▶ _Texto del ejercicio_:
────────

Un poeta comienza por su nombre. Ricardo Eliécer Neftalí Reyes Basoalto juzgó imposible escribir llamándose de esa manera y adoptó el seudónimo de Pablo Neruda.

México supo de él muy pronto gracias a Gabriela Mistral, quien llegó al país como maestra, invitada por José Vasconcelos, y que en 1923 publicó la antología Lecturas para mujeres, donde figuraba el poema “Maestranzas de noche“, escrito por Neruda antes de cumplir 19 años.

────────

▶ _Datos de entrada_:
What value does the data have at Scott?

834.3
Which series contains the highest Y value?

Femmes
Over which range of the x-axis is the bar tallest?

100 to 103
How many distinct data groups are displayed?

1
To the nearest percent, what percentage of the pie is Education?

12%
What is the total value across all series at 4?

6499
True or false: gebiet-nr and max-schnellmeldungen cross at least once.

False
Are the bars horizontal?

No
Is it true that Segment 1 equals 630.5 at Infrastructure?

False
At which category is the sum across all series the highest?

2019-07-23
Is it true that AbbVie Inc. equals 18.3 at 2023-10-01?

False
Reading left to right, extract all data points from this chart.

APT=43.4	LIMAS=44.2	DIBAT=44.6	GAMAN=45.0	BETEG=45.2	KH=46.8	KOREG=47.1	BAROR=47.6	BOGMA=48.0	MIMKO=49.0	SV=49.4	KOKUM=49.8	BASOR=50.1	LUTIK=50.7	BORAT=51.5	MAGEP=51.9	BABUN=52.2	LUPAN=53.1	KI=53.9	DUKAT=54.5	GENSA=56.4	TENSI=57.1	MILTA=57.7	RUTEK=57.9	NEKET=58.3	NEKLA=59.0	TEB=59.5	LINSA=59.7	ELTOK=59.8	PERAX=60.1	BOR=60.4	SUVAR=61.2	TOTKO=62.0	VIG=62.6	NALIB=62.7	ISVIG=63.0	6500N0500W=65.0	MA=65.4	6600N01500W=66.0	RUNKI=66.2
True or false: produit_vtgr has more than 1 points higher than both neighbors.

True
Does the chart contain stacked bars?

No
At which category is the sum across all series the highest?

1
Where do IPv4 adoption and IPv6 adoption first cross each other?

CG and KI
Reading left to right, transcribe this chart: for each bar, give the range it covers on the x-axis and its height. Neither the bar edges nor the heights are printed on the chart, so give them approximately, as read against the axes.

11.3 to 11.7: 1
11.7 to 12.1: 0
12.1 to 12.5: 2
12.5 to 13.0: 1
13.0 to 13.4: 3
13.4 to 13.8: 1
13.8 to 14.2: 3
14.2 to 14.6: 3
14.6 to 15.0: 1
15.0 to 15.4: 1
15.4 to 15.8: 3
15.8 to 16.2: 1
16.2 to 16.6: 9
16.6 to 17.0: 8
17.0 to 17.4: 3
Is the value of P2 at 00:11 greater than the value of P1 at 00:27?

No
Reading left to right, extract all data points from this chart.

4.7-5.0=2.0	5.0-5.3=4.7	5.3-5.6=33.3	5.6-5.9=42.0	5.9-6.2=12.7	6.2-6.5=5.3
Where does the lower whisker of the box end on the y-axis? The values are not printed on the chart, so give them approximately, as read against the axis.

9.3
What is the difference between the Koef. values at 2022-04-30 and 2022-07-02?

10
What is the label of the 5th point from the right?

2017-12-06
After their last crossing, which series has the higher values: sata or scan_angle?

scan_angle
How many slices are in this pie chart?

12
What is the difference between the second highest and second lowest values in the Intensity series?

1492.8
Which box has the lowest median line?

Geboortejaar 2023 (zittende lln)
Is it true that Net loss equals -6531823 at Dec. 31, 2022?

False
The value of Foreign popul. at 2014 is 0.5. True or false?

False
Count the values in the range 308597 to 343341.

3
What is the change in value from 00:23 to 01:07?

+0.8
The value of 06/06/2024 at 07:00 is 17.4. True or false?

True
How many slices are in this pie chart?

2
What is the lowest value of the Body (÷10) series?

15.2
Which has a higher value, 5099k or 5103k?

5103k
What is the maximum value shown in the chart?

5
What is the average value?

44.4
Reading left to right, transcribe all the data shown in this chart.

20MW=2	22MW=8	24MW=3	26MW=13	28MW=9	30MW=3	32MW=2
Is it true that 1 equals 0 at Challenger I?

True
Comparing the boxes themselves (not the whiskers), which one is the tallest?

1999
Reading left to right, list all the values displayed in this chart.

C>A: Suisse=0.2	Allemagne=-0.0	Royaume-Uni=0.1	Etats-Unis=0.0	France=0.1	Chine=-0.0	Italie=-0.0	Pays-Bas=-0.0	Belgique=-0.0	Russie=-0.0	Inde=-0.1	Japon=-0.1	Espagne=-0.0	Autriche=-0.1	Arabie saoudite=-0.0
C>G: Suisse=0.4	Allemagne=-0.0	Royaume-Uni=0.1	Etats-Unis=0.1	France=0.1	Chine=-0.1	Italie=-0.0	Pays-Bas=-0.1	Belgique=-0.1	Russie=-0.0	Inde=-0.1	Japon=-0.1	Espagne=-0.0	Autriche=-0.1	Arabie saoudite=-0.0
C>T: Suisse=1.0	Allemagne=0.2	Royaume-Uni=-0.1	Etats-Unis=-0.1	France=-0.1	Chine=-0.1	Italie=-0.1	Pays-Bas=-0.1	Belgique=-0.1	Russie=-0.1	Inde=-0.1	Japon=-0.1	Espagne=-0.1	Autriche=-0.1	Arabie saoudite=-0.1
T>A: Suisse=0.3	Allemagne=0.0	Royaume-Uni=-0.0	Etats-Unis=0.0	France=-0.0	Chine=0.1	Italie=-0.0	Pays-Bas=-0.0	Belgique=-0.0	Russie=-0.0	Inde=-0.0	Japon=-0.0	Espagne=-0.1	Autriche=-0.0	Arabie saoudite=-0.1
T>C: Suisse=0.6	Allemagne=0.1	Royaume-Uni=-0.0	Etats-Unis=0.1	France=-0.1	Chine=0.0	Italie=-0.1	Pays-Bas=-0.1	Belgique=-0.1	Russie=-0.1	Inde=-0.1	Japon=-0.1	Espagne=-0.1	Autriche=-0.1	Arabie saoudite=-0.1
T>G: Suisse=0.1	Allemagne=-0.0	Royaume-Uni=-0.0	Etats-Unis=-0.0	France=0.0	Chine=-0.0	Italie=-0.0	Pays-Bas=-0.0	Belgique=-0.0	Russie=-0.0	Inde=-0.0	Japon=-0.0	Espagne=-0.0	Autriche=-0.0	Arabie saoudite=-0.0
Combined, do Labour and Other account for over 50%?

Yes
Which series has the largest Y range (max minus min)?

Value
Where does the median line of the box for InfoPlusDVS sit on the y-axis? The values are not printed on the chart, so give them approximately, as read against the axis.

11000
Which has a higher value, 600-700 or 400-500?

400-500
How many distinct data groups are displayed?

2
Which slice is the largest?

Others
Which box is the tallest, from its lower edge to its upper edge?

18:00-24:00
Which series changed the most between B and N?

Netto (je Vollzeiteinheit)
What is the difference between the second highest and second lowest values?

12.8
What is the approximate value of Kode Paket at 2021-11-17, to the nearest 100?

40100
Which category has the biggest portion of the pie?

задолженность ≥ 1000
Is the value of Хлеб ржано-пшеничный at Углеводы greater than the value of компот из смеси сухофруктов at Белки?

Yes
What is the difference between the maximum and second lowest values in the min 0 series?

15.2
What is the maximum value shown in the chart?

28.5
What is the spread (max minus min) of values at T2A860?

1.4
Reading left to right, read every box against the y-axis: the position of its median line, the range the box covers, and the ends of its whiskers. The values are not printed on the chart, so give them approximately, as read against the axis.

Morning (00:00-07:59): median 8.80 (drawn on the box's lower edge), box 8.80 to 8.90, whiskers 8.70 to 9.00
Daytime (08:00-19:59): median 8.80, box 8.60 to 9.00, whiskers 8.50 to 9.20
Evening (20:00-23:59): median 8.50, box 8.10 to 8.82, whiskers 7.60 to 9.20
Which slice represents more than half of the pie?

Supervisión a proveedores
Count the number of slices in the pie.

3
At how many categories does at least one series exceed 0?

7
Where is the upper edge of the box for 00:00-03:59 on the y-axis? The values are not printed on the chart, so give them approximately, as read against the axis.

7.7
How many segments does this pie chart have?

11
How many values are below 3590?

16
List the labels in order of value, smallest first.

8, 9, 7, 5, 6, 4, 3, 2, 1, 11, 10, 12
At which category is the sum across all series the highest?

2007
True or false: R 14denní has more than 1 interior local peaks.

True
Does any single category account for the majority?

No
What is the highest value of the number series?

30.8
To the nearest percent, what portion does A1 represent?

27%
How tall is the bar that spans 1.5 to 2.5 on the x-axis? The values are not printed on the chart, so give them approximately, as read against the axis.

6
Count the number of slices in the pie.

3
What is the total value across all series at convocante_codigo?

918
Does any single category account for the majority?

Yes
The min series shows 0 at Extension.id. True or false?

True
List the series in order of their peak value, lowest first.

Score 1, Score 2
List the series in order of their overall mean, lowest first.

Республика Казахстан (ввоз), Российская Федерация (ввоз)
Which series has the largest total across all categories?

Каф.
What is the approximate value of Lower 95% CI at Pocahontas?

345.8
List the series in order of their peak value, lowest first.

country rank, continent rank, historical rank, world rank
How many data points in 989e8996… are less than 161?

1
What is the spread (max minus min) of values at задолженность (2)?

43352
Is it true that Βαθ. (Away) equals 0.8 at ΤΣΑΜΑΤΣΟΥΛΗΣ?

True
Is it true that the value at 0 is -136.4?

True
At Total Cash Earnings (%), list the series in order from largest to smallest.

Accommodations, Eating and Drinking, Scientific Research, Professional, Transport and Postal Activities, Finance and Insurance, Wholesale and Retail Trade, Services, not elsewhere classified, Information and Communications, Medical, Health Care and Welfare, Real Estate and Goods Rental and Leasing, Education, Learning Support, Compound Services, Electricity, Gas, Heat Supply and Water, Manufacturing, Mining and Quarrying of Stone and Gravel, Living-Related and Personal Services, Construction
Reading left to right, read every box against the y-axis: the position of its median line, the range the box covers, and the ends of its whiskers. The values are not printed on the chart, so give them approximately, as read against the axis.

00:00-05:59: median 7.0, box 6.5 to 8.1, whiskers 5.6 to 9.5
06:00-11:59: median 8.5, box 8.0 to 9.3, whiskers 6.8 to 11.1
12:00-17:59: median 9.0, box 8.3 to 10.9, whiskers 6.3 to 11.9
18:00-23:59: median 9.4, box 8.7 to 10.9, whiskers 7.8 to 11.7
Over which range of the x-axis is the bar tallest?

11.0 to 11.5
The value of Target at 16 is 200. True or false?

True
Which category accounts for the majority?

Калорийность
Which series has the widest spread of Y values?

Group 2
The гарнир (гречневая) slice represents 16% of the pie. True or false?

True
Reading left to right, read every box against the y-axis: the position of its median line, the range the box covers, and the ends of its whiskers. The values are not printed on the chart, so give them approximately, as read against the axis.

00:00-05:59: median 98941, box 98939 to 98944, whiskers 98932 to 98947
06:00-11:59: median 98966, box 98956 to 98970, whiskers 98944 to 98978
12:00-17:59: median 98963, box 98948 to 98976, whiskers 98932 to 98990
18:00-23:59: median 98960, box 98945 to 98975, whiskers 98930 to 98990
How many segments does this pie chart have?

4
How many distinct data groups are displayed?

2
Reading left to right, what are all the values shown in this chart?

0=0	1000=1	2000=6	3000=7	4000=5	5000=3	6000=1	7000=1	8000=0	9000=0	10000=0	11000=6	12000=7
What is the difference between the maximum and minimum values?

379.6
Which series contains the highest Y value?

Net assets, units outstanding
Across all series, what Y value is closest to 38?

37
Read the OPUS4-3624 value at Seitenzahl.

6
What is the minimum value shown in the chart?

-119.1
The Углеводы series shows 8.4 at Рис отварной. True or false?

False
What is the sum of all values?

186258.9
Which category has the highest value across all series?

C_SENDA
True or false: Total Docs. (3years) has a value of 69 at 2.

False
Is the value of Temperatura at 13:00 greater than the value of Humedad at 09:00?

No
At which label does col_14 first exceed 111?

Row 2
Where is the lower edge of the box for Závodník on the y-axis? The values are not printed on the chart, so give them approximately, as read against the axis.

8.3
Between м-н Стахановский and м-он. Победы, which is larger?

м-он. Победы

────────

▶ _Instrucción A_:
De acuerdo con el texto sobre Neruda, ¿en qué año publicó Gabriela Mistral la antología Lecturas para mujeres?
▶ _Instrucción B_:
Explica, según el texto sobre Neruda, por qué Ricardo Eliécer Neftalí Reyes Basoalto adoptó el seudónimo de Pablo Neruda.
▶ _Instrucción C_:
Reproduce del texto sobre Neruda el fragmento que va desde "Un poeta comienza" hasta "de Pablo Neruda.".

▶ _Respuesta A_:
En 1923.

▶ _Respuesta B_:
Adoptó ese seudónimo porque juzgó imposible escribir llamándose Ricardo Eliécer Neftalí Reyes Basoalto.

▶ _Respuesta C_:
Un poeta comienza por su nombre. Ricardo Eliécer Neftalí Reyes Basoalto juzgó imposible escribir llamándose de esa manera y adoptó el seudónimo de Pablo Neruda.